A faithful copy of all the records is needed, with the pictures omitted.

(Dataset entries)
== Segment start ==

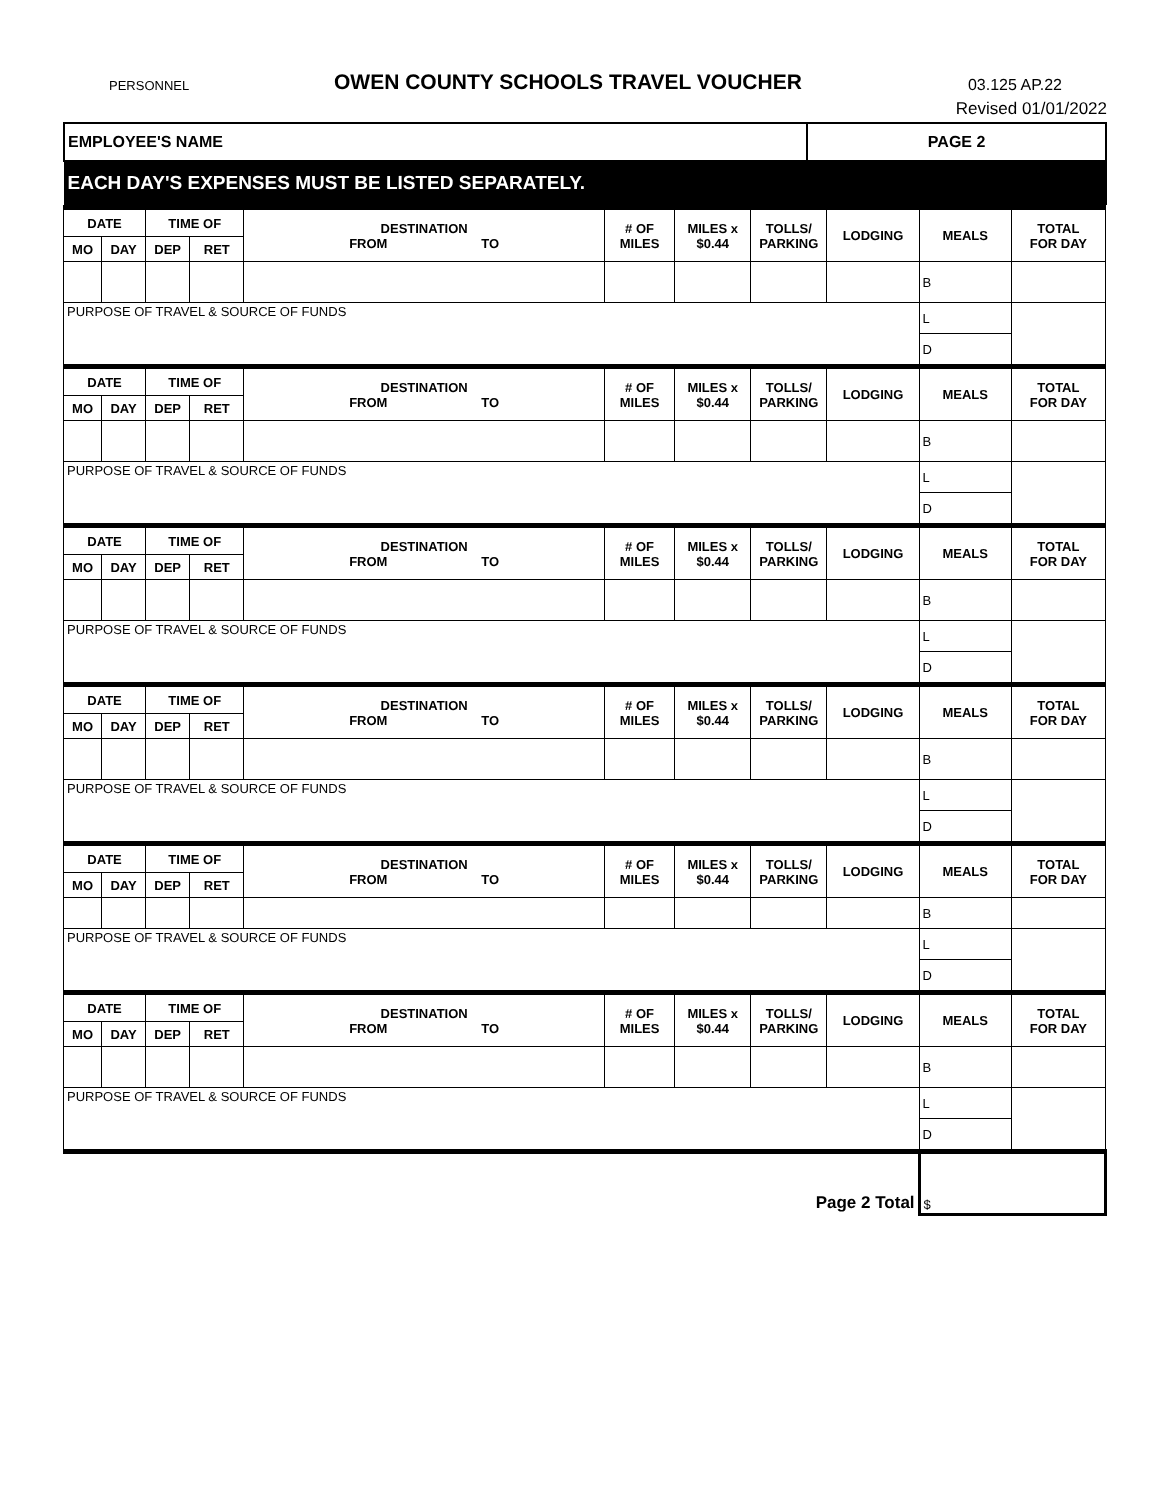PERSONNEL OWEN COUNTY SCHOOLS TRAVEL VOUCHER 03.125 AP.22
Revised 01/01/2022
| EMPLOYEE'S NAME | PAGE 2 |
| EACH DAY'S EXPENSES MUST BE LISTED SEPARATELY. | |
| DATE | | TIME OF | | DESTINATION FROM TO | # OF MILES | MILES x $0.44 | TOLLS/ PARKING | LODGING | MEALS | TOTAL FOR DAY |
| --- | --- | --- | --- | --- | --- | --- | --- | --- | --- | --- |
| MO | DAY | DEP | RET | | | | | | | |
| | | | | | | | | | B | |
| PURPOSE OF TRAVEL & SOURCE OF FUNDS | | | | | | | | | L | |
| | | | | | | | | | D | |
| DATE | | TIME OF | | DESTINATION FROM TO | # OF MILES | MILES x $0.44 | TOLLS/ PARKING | LODGING | MEALS | TOTAL FOR DAY |
| MO | DAY | DEP | RET | | | | | | | |
| | | | | | | | | | B | |
| PURPOSE OF TRAVEL & SOURCE OF FUNDS | | | | | | | | | L | |
| | | | | | | | | | D | |
| DATE | | TIME OF | | DESTINATION FROM TO | # OF MILES | MILES x $0.44 | TOLLS/ PARKING | LODGING | MEALS | TOTAL FOR DAY |
| MO | DAY | DEP | RET | | | | | | | |
| | | | | | | | | | B | |
| PURPOSE OF TRAVEL & SOURCE OF FUNDS | | | | | | | | | L | |
| | | | | | | | | | D | |
| DATE | | TIME OF | | DESTINATION FROM TO | # OF MILES | MILES x $0.44 | TOLLS/ PARKING | LODGING | MEALS | TOTAL FOR DAY |
| MO | DAY | DEP | RET | | | | | | | |
| | | | | | | | | | B | |
| PURPOSE OF TRAVEL & SOURCE OF FUNDS | | | | | | | | | L | |
| | | | | | | | | | D | |
| DATE | | TIME OF | | DESTINATION FROM TO | # OF MILES | MILES x $0.44 | TOLLS/ PARKING | LODGING | MEALS | TOTAL FOR DAY |
| MO | DAY | DEP | RET | | | | | | | |
| | | | | | | | | | B | |
| PURPOSE OF TRAVEL & SOURCE OF FUNDS | | | | | | | | | L | |
| | | | | | | | | | D | |
| DATE | | TIME OF | | DESTINATION FROM TO | # OF MILES | MILES x $0.44 | TOLLS/ PARKING | LODGING | MEALS | TOTAL FOR DAY |
| MO | DAY | DEP | RET | | | | | | | |
| | | | | | | | | | B | |
| PURPOSE OF TRAVEL & SOURCE OF FUNDS | | | | | | | | | L | |
| | | | | | | | | | D | |
| Page 2 Total | | | | | | | | | $ | |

== Segment end ==

* Answer for the task:
PERSONNEL OWEN COUNTY SCHOOLS TRAVEL VOUCHER 03.125 AP.22
Revised 01/01/2022
| EMPLOYEE'S NAME | PAGE 2 |
| EACH DAY'S EXPENSES MUST BE LISTED SEPARATELY. | |
| DATE | | TIME OF | | DESTINATION FROM TO | # OF MILES | MILES x $0.44 | TOLLS/ PARKING | LODGING | MEALS | TOTAL FOR DAY |
| --- | --- | --- | --- | --- | --- | --- | --- | --- | --- | --- |
| MO | DAY | DEP | RET | | | | | | | |
| | | | | | | | | | B | |
| PURPOSE OF TRAVEL & SOURCE OF FUNDS | | | | | | | | | L | |
| | | | | | | | | | D | |
| DATE | | TIME OF | | DESTINATION FROM TO | # OF MILES | MILES x $0.44 | TOLLS/ PARKING | LODGING | MEALS | TOTAL FOR DAY |
| MO | DAY | DEP | RET | | | | | | | |
| | | | | | | | | | B | |
| PURPOSE OF TRAVEL & SOURCE OF FUNDS | | | | | | | | | L | |
| | | | | | | | | | D | |
| DATE | | TIME OF | | DESTINATION FROM TO | # OF MILES | MILES x $0.44 | TOLLS/ PARKING | LODGING | MEALS | TOTAL FOR DAY |
| MO | DAY | DEP | RET | | | | | | | |
| | | | | | | | | | B | |
| PURPOSE OF TRAVEL & SOURCE OF FUNDS | | | | | | | | | L | |
| | | | | | | | | | D | |
| DATE | | TIME OF | | DESTINATION FROM TO | # OF MILES | MILES x $0.44 | TOLLS/ PARKING | LODGING | MEALS | TOTAL FOR DAY |
| MO | DAY | DEP | RET | | | | | | | |
| | | | | | | | | | B | |
| PURPOSE OF TRAVEL & SOURCE OF FUNDS | | | | | | | | | L | |
| | | | | | | | | | D | |
| DATE | | TIME OF | | DESTINATION FROM TO | # OF MILES | MILES x $0.44 | TOLLS/ PARKING | LODGING | MEALS | TOTAL FOR DAY |
| MO | DAY | DEP | RET | | | | | | | |
| | | | | | | | | | B | |
| PURPOSE OF TRAVEL & SOURCE OF FUNDS | | | | | | | | | L | |
| | | | | | | | | | D | |
| DATE | | TIME OF | | DESTINATION FROM TO | # OF MILES | MILES x $0.44 | TOLLS/ PARKING | LODGING | MEALS | TOTAL FOR DAY |
| MO | DAY | DEP | RET | | | | | | | |
| | | | | | | | | | B | |
| PURPOSE OF TRAVEL & SOURCE OF FUNDS | | | | | | | | | L | |
| | | | | | | | | | D | |
| Page 2 Total | | | | | | | | | $ | |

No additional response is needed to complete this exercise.